Daftar Tugas:
[A] Menurut artikel, berapa lama waktu yang dibutuhkan AS untuk mengonsolidasikan dirinya menjadi imperialis yang kuat?
[B] Tentukan apakah setiap pernyataan berikut sesuai dengan artikel, lalu jawab ya atau tidak disertai kutipan kata-kata artikel yang menentukan. (i) Proses membangun bangsa Indonesia telah berlangsung lebih dari 100 tahun. (ii) Sebagian besar orang ingin terlibat dalam perlawanan. (iii) Indonesia berada dalam tekanan kolonialisme selama 350 tahun.
[C] Salin tanpa perubahan bagian artikel mulai dari kata-kata "Tidak ada yang" hingga dan termasuk kata-kata "melelahkan.".

Artikel:
Salamudin Daeng
Peneliti Institute Global Justice
Setiap bangsa
membutuhkan waktu yang lama untuk dapat berdiri kokoh, AS membutuhkan
waktu sedikitnya 70 tahun untuk menkonsolidasikan dirinya menjadi
imperialis yang kuat. China yang selama ber abad-abad jatuh bangun dalam
perang saudara, pemberontakan dan agresi bangsa lain, yang
menjadikannya tumbuh sebagai bangsa yang merdeka dan besar besar seperti
sekarang ini.
Bangsa Indonesia
juga demikian, proses membangun bangsa ini telah lebih dari 100 tahun.
Boedi Utomo1908, Sumpah Pemuda1928, Proklamasi kemerdekaan 1945, kudeta
kontroversial 1965, penggulingan otoritarianisme 1998, adalah serangkain
peristiwa penting yang menetukan jalannya sejarah Republik Indonesia
menuju bangsa yang besar.
Pengalaman
Indonesia selama 350 tahun dalam tekanan kolonialisme, tentu memberi
pelajaran yang berharga. Proses menuju kemerdekaan yang memakan korban
jutaan jiwa adalah pengalaman yang tak mungkin terlupakan. Proses ini
tidak akan berhenti, karena kemerdekaan adalah jembatan emas. Tidak
peduli meskipun akan memakan banyak korban lagi.
Tidak ada yang
lebih besar dari tugas meraih kemerdekaan, tidak ada pekerjaan yang
lebih sulit dari membebaskan diri dari tekanan imperialisme, yang
menjadi hukum sejarah manusia.Tidak semua orang suka dengan jalan
sejarah yang sulit, tidak semua orang mau terlibat dalam perlawanan yang
melelahkan.
Sebagian besar
orang ingin damai, hidup tenang, tanpa konflik dan pertikaian, baik
secara internal maupun terhadap pihak asing. Namun tidaklah demikian
fakta sejarah. Suka atau tidak suka hidup adalah persaingan dan
pertarungan. Jika tidak menyerang, maka patilah akan diserang. Jika
tidak melawan pastilah akan tenggelam dalam lumpur pekat penindasan
selama-lamanya.
Untuk dapat
bertahan suatu bangsa harus membangun benteng yang kokoh, memperkuat
palsafah hidup, mengkonsolidasikan segenap kekuatan internal dan
unifikasi teritorialnya, membentuk negara diatas konstitusinya yang
tangguh. Dengan cara demikian ia akan selamat gejolak dari dalam dan
tekanan apapun yang datang dari luar.

Bahan yang Disediakan:
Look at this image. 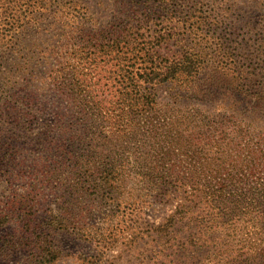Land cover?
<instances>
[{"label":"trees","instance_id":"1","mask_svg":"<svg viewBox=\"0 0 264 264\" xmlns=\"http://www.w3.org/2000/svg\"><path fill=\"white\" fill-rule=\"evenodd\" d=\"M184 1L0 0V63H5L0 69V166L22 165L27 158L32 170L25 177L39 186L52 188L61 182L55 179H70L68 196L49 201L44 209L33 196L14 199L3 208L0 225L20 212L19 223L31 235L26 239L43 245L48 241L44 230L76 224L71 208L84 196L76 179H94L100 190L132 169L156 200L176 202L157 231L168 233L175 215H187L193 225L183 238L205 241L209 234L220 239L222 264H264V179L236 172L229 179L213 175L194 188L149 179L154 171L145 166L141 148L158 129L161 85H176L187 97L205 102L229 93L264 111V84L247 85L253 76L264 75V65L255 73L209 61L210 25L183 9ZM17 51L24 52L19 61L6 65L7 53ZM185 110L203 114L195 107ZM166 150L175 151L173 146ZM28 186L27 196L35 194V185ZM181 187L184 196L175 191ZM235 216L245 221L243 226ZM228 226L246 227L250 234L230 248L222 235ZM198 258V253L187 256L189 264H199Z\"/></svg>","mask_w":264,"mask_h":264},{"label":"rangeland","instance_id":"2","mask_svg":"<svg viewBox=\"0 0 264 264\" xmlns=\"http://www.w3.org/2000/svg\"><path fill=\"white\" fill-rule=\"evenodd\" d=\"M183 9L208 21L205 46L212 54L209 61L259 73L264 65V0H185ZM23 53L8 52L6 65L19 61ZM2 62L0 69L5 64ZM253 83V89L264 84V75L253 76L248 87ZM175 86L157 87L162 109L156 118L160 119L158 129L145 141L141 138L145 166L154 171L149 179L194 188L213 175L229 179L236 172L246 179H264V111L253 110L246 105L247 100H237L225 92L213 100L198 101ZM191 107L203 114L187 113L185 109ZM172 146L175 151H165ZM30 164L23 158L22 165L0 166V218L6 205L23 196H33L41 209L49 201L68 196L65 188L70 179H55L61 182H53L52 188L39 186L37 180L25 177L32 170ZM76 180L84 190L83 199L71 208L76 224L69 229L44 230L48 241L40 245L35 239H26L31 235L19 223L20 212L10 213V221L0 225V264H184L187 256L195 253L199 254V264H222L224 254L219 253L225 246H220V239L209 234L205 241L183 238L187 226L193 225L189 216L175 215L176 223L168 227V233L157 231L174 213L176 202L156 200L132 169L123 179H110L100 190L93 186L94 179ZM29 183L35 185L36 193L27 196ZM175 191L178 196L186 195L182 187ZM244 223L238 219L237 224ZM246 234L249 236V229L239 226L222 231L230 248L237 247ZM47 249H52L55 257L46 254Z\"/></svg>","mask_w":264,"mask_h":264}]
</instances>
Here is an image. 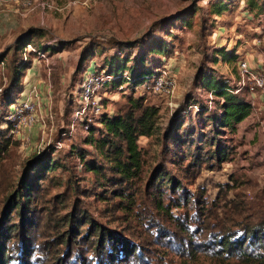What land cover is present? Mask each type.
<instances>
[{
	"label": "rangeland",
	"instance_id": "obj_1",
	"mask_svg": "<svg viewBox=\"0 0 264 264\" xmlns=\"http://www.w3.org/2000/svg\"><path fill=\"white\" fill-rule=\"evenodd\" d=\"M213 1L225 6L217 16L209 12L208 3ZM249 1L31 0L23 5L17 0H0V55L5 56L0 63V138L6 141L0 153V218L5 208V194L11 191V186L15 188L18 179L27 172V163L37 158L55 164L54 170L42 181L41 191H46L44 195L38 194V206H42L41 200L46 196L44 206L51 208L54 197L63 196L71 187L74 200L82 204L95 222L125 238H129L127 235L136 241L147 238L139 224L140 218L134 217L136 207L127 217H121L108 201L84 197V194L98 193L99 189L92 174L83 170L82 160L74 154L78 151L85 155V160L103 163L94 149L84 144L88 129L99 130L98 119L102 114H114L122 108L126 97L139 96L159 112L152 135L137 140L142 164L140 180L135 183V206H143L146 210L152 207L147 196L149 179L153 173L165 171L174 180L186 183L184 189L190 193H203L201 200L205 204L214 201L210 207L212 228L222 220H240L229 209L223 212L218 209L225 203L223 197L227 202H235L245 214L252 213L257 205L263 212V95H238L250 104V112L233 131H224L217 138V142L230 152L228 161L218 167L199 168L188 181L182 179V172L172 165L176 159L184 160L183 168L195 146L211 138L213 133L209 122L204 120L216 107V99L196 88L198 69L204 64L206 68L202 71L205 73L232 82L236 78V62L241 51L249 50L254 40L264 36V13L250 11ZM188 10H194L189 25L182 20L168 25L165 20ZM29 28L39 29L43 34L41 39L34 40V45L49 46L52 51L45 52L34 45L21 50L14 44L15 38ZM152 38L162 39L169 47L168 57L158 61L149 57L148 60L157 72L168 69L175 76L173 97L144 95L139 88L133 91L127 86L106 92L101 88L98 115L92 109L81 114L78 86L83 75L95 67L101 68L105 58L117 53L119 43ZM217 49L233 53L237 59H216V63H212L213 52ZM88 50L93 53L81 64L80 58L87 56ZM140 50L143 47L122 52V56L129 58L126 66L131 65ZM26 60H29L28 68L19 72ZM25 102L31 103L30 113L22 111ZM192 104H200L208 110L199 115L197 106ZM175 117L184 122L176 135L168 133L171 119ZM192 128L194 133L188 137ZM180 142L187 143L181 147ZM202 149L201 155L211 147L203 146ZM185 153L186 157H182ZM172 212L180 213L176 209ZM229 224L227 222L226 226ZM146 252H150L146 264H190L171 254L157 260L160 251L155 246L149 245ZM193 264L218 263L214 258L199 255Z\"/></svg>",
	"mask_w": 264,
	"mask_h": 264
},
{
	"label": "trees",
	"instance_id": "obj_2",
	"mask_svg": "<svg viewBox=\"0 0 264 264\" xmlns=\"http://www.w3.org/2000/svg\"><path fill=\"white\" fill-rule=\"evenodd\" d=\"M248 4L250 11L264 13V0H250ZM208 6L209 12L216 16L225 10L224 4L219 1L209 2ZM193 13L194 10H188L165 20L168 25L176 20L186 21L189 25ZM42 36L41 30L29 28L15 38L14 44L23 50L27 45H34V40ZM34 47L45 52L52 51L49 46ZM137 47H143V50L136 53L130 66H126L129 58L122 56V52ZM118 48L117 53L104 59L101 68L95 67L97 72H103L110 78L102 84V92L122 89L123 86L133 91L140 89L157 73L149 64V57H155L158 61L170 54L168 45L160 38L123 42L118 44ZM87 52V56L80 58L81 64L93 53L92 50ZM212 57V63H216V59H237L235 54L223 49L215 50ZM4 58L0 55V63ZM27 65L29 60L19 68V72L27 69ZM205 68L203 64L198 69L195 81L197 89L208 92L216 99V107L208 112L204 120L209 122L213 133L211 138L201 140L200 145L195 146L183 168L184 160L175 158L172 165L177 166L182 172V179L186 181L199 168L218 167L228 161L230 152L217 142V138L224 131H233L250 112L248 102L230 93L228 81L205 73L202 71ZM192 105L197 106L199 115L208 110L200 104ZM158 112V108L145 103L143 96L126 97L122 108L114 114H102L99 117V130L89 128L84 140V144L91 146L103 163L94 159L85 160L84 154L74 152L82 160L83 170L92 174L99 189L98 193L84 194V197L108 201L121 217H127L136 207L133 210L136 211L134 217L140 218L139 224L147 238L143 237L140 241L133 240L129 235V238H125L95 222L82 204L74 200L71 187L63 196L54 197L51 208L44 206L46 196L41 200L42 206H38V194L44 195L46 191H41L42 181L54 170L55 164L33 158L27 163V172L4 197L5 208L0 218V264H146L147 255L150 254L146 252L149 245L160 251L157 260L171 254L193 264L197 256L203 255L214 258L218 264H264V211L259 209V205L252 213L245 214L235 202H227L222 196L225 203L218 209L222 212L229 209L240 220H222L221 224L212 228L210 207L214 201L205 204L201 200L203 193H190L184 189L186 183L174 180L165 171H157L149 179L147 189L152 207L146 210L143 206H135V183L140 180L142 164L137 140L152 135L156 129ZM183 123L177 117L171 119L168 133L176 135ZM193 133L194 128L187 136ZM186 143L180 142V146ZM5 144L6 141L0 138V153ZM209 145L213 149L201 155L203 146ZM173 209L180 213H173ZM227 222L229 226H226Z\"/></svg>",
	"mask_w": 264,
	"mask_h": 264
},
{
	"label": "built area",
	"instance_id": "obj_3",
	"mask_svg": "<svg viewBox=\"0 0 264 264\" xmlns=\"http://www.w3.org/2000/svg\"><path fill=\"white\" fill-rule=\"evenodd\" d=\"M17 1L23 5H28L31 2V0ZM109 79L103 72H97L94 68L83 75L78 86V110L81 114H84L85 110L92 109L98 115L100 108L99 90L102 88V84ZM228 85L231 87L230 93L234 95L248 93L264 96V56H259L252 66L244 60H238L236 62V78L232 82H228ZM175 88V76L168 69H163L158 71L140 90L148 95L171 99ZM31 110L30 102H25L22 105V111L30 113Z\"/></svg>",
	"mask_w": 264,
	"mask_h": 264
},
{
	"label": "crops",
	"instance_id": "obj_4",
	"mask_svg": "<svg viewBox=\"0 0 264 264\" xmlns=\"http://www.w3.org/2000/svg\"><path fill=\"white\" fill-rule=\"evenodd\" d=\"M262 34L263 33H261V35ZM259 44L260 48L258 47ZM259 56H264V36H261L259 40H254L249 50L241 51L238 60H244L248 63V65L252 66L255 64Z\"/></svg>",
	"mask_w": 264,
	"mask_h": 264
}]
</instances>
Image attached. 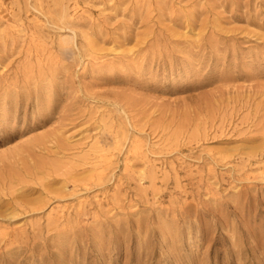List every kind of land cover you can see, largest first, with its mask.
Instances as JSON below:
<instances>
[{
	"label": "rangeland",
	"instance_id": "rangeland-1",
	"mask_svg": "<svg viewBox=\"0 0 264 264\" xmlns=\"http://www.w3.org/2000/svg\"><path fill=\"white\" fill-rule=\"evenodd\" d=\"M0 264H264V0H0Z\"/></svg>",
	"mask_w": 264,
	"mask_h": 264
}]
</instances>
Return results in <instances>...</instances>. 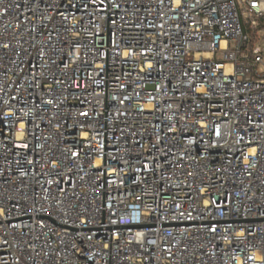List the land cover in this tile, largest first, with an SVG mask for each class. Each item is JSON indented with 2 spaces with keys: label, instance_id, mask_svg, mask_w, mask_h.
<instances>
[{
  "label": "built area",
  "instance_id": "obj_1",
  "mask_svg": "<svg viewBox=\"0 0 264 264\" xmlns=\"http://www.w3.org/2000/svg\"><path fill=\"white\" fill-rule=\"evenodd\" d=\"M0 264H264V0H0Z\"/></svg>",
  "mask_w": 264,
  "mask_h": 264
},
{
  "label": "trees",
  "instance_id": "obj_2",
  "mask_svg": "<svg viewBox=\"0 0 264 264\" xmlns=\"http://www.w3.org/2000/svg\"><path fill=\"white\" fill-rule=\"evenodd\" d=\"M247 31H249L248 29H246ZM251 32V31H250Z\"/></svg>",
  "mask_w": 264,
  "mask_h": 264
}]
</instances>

Jawaban Tugas:
[A] AS membutuhkan waktu sedikitnya 70 tahun.

[B]
(i) Ya: "proses membangun bangsa ini telah lebih dari 100 tahun"
(ii) Tidak: "Sebagian besar orang ingin damai, hidup tenang, tanpa konflik dan pertikaian"
(iii) Ya: "Indonesia selama 350 tahun dalam tekanan kolonialisme"

[C]
Tidak ada yang
lebih besar dari tugas meraih kemerdekaan, tidak ada pekerjaan yang
lebih sulit dari membebaskan diri dari tekanan imperialisme, yang
menjadi hukum sejarah manusia.Tidak semua orang suka dengan jalan
sejarah yang sulit, tidak semua orang mau terlibat dalam perlawanan yang
melelahkan.